In certain in vitro conditions, and apparently at the onset of the pathogenic phase, the expression of the hrp gene cluster is induced. At this point also the hrp pilus is produced. In P. syringae pv. tomato DC3000 a functional hrpa -gene, encoding the major structural component of the hrp pilus, is required for pathogenicity, and therefore it is likely that the pilus itself plays an important role in disease development.

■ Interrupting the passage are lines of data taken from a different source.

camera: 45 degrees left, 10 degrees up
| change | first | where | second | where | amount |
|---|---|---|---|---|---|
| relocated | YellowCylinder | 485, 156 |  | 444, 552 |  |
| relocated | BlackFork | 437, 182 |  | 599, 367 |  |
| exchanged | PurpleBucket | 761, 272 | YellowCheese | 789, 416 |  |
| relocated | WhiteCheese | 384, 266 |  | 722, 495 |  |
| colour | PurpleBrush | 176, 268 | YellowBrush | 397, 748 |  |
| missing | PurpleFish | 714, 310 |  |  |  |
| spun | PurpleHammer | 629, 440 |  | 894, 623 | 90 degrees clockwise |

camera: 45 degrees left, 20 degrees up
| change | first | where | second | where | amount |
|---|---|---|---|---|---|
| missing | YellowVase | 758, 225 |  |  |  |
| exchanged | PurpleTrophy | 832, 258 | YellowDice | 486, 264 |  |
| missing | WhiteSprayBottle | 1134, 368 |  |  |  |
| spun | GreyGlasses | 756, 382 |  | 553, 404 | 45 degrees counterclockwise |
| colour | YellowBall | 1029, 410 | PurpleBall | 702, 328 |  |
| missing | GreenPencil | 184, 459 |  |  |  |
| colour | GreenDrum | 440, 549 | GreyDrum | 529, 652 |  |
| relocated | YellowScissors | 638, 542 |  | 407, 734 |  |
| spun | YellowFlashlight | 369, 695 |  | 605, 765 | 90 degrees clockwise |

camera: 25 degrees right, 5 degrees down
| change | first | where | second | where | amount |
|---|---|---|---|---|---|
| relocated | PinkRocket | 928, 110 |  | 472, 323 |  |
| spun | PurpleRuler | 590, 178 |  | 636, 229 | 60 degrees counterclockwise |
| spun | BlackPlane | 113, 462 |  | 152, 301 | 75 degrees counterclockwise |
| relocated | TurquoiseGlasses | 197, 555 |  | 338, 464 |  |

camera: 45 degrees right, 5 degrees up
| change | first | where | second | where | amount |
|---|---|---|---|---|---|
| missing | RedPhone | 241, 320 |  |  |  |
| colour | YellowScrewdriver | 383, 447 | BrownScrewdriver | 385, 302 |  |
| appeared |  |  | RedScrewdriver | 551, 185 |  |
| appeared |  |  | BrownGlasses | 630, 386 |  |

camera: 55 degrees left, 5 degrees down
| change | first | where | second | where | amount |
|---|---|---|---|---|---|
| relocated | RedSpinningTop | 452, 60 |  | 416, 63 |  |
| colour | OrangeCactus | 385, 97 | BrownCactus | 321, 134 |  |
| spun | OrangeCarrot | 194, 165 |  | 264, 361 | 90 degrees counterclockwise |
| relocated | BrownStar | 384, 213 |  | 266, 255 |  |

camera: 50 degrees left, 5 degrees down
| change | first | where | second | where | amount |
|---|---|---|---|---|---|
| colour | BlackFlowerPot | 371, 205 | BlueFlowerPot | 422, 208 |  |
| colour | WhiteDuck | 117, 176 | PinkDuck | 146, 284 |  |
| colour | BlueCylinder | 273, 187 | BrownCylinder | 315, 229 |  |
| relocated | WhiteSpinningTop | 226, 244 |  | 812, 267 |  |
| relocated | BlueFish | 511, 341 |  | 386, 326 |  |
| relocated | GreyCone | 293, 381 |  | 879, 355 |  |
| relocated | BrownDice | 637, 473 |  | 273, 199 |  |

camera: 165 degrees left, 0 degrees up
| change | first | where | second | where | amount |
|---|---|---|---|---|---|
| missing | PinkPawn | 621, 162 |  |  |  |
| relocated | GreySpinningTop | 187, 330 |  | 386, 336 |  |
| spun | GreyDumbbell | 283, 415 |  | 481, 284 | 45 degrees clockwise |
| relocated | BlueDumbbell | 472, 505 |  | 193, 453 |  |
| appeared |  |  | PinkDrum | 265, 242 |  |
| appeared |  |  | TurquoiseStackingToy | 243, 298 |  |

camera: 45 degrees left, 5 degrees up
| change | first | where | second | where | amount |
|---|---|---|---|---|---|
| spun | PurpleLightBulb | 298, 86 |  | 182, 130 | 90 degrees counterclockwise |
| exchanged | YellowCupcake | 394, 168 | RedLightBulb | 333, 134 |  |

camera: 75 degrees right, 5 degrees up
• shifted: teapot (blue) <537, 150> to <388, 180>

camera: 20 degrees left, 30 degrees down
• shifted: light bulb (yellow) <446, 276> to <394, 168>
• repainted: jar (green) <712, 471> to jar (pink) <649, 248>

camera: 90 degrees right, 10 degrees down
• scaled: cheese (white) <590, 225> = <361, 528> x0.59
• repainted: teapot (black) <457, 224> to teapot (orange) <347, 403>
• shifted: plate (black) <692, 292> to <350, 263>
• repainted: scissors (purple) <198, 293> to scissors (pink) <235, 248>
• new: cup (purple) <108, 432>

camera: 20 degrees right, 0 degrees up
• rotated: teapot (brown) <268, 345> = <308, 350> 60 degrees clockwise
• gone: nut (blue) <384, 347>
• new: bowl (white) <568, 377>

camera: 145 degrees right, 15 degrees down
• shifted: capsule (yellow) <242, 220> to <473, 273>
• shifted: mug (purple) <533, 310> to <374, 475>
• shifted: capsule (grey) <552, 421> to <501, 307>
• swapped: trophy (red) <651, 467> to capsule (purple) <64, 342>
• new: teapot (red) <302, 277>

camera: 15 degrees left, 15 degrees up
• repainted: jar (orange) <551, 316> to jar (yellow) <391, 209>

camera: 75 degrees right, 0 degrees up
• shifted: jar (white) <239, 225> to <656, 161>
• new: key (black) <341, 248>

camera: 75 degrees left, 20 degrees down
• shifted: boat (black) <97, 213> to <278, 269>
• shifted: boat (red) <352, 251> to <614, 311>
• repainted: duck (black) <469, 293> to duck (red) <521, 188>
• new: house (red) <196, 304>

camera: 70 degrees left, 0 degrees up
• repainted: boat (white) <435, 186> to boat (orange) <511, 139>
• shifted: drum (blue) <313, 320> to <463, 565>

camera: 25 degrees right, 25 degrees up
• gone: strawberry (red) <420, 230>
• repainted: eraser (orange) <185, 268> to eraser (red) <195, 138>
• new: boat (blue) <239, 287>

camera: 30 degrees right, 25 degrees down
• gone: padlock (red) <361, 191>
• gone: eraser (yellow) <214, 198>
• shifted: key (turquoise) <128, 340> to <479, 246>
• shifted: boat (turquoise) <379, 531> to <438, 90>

The HrpA protein is found in the extracellular medium as four different-sized proteins. In each case a successively larger amino-terminal fragment has been removed, apparently by specific protease cleavage. Each of these size-class proteins is able to re-assemble into filamentous structures. The biological significance of the HrpA-cleavage is under investigation. Also, in X. campestris pv. campestris hrp pili are produced. Isolated pili attach efficiently to tobacco cells in liquid culture. Whether it is the major pilin or a putative minor subunit that is the active adhesin is not presently known. Although the hrp cluster forms a type III protein-secretion pathway with homology to the pathogenicity related gene clusters in animal pathogens such as Yersinia, mechanistically and morphologically the hrp pilus resembles more closely the Agrobacterium (type IV protein secretion pathway) pilus involved in transfer of T-DNA into plant cells. This resemblance may reflect the need for a plant cell wall-traversing structure, which is met by the same structural solution by each of the plant pathogenic bacteria, despite the differences in specific function of the pili.

References
1. Roine E, Wei W, Yuan J et al., 1997. Proceedings of the National Academy of Sciences, USA 94, 3459-3464.
2. Roine E, Saarinen J, Kalkkinen N, Romantschuk M, 1997. FEBS Letters 417, 168-172.